With regard to the cap in article 4590i, section 11.02 and the general prejudgment-interest statute in article 5069-1.05, the former is the more specific statute in that it applies only to healthcare liability claims, while the latter is more general because it applies to broader categories of claims, including all types of personal injury, property damage, and wrongful death. Thus, the cap in article 4590i prevails over the general prejudgment-interest statute.

Auld, 34 S.W.3d at 901. Regarding the legislation’s purpose, the Court explained that the Legislature intended the Act to be a “self-contained structure for determining a health-care provider’s liability and damages” whose purpose was “to limit, not expand” such liability and that permitting statutory prejudgment interest to exceed the liability cap would produce “a result inconsistent with legislative intent.” Id. at 900-01. Because the health-care liability claim predated subchapter P, the Court expressly reserved the issue before us today — whether the cap also limits an award of prejudgment interest under subchapter P, the Act’s self-contained, prejudgment interest provision. Id. at 900 n. 13.

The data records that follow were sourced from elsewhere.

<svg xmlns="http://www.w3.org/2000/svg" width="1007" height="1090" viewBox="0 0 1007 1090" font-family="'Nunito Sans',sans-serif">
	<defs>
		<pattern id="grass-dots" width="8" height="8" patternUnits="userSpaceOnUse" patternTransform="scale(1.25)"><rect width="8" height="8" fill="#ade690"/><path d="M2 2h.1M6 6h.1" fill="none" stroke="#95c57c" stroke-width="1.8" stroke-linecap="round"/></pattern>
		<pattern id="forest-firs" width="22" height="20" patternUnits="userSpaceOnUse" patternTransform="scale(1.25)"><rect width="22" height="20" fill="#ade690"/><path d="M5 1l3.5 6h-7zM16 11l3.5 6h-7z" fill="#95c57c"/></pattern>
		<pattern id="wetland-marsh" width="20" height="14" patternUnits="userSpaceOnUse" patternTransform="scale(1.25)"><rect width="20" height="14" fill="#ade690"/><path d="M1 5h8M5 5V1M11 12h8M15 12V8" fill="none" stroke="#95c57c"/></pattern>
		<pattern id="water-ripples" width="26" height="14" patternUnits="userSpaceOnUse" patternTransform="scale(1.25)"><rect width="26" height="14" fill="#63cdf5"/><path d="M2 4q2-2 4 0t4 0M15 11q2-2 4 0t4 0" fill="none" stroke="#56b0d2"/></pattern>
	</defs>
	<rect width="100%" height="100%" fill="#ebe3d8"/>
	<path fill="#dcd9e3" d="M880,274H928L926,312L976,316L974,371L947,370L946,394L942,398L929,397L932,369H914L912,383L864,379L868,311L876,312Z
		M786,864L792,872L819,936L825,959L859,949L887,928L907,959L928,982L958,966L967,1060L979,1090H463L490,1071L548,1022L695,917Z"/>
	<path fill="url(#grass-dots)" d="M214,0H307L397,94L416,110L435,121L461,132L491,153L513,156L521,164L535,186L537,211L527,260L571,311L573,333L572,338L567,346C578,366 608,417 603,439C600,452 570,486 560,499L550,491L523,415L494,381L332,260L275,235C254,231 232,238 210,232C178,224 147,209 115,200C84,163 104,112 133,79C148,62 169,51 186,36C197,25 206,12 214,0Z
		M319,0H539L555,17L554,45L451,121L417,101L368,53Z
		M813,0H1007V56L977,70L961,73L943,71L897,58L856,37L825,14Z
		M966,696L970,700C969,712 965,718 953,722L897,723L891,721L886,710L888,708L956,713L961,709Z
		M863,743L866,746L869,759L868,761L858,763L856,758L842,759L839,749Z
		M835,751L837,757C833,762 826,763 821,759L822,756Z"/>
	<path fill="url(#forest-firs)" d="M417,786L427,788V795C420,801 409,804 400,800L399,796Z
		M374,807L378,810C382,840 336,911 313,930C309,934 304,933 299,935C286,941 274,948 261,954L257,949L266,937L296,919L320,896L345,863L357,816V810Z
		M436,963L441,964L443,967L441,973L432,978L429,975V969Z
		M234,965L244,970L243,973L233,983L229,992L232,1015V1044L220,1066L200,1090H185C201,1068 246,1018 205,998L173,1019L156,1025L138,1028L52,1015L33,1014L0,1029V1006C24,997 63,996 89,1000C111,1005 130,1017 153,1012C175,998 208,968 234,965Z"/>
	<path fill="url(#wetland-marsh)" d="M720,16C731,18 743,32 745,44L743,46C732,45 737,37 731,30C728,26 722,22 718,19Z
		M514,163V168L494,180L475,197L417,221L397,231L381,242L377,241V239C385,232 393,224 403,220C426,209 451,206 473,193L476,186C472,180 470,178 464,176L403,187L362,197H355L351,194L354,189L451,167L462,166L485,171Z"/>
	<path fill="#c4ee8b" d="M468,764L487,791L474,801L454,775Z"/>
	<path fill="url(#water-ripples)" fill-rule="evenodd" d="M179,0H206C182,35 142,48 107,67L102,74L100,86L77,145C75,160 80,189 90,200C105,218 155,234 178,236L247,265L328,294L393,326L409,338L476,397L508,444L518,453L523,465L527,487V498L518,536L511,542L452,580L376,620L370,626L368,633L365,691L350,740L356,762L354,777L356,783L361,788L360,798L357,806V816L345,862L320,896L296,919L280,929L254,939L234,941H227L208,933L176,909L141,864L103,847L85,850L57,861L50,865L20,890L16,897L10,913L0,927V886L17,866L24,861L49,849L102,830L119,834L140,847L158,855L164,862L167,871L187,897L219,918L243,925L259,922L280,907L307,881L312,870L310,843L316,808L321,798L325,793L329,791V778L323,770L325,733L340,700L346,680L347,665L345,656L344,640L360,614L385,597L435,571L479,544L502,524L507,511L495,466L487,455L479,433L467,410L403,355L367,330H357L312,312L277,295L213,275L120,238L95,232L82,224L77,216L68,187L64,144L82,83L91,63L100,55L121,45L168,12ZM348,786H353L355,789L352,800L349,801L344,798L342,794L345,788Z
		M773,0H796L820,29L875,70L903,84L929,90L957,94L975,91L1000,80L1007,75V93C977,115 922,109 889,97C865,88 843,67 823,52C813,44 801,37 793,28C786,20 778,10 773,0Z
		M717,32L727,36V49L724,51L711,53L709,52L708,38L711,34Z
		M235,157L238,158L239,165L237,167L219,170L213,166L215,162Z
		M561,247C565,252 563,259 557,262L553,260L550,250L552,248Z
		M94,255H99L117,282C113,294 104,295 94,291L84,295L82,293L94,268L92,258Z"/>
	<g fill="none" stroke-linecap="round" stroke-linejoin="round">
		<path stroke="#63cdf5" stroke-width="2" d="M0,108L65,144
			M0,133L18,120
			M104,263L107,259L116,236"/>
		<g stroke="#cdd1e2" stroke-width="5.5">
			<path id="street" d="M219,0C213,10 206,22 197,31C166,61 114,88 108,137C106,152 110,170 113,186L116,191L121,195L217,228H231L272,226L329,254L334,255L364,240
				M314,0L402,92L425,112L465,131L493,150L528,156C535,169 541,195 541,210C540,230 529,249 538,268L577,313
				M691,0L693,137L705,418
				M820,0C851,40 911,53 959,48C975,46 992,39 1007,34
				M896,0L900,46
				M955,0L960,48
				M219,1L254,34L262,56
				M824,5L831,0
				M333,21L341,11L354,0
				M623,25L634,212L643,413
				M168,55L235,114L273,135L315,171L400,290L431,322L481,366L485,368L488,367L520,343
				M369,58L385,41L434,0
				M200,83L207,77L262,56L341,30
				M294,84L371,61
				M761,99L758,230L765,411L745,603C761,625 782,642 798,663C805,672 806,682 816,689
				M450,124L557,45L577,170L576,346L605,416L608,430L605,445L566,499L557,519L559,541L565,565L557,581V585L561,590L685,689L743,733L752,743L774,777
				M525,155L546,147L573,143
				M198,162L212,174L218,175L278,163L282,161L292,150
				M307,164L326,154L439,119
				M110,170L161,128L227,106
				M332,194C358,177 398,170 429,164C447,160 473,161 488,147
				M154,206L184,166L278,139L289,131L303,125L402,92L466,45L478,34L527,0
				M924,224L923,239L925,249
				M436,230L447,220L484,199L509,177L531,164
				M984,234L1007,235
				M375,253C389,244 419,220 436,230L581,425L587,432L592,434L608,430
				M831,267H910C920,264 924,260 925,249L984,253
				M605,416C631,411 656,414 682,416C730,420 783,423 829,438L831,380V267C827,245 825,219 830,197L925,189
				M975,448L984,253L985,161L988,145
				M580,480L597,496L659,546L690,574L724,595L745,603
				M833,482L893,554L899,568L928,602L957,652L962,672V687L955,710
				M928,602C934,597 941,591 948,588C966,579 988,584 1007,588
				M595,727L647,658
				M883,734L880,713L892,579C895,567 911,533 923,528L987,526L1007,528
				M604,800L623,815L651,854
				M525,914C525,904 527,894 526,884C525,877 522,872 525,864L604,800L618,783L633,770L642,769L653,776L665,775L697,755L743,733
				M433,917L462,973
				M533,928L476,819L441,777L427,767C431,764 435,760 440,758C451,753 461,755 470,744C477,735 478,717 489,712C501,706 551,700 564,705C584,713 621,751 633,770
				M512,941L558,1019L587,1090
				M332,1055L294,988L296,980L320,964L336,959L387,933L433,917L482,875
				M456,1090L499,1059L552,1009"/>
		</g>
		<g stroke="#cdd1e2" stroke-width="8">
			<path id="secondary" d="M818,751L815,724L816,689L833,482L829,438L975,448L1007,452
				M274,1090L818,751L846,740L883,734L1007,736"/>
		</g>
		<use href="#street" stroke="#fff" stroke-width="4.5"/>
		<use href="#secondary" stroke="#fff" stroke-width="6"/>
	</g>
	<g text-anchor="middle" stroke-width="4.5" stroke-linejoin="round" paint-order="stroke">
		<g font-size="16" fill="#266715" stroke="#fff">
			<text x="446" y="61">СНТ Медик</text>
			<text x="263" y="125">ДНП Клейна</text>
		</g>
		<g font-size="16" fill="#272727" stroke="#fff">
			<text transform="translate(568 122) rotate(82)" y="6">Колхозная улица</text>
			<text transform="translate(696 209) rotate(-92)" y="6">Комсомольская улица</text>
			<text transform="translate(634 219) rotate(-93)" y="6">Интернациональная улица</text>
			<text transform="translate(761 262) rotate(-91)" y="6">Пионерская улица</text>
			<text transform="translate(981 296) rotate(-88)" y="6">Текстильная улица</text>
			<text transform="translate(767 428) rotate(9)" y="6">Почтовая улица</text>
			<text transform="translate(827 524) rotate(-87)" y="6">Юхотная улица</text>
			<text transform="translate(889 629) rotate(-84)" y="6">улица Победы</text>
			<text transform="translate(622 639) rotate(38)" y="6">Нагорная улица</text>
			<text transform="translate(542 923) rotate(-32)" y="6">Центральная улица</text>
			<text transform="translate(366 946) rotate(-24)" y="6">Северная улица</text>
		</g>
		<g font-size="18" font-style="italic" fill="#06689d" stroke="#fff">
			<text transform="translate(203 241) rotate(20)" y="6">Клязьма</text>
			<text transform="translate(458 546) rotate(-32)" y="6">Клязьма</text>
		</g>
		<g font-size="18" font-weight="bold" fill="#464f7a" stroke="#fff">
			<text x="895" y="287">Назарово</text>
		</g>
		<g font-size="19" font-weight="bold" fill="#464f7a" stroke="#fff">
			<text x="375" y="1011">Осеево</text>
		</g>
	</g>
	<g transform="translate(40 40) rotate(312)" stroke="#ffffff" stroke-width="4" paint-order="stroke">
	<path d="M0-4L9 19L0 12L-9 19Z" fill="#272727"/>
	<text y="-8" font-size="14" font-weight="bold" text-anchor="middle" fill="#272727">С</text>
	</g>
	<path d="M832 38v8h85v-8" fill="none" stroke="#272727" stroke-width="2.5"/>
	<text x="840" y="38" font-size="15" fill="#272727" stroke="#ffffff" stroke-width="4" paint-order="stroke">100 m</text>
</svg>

Relying on Auld, the Court now holds that the cap also limits subchapter P prejudgment interest. But Using Auld’s statutory construction rule yields a different result when the cap is compared to the Act’s self-contained, prejudgment interest provision. No longer are we comparing the medical malpractice cap with a prejudgment interest statute generally applicable to tort damages. Here, subchapter P is the more specific provision because it expressly mandates the recovery of prejudgment interest in successful health-care liability cases, evidencing an explicit intent to exclude prejudgment interest from the more general application of the cap. See Tex.Rev.Civ. Stat. Ann. art. 4590i, § 16.02 (Supp.2002). Yet another rule of statutory construction provides that when two statutes conflict, the later-enacted provision controls. See Tex. Gov’t Code § 311.025. This rule likewise supports recovery of prejudgment interest in this case because subchapter P is not only the more specific provision, but also the later enacted one.

Two years ago in Auld, the Court described the Act as a “self-contained structure for determining a health-care provider’s liability and damages.” Auld, 34 S.W.3d at 901. Today, the Court interprets the Act not by well-settled rules of statutory construction, but by deference to the Act’s “overarching goal” of limiting health care liability. 92 S.W.3d at 474.

The Legislature, however, was not motivated solely by a desire to limit health care liability for its own sake. The Legislature perceived a crisis in the affordability of *477medical professional insurance, which would inevitably impact the availability of medical care. See Auld, 34 S.W.3d at 893. To increase the “availability of medical care for Texans,” the Legislature sought to make health care liability damages more predictable so that medical professional insurance would be available at affordable rates. Id.

Mandating the award of prejudgment interest on past damages, as the Legislature has done under subchapter P, does not undermine that goal. Prejudgment interest is subject to precise calculation, and thus the maximum amount of additional exposure may readily be anticipated by insurance carriers. See Auld, 34 S.W.3d at 909 (Hankinson, J. concurring and dissenting).

Had the Legislature intended to limit the award of prejudgment interest under subchapter K’s cap, it would have referred to that subchapter when it added subchap-ter P in 1995. Furthermore, had the Legislature intended for prejudgment interest to be awarded in some health-care liability cases but not others, it would not have chosen the mandatory language it did for subchapter P. Given the self-contained structure of the Act, it seems extremely unlikely to me that the Legislature would have both ignored subchapter K and used mandatory language in subchapter P had it not intended to exempt prejudgment interest on past damages from the liability cap. Because the Court concludes otherwise, I dissent.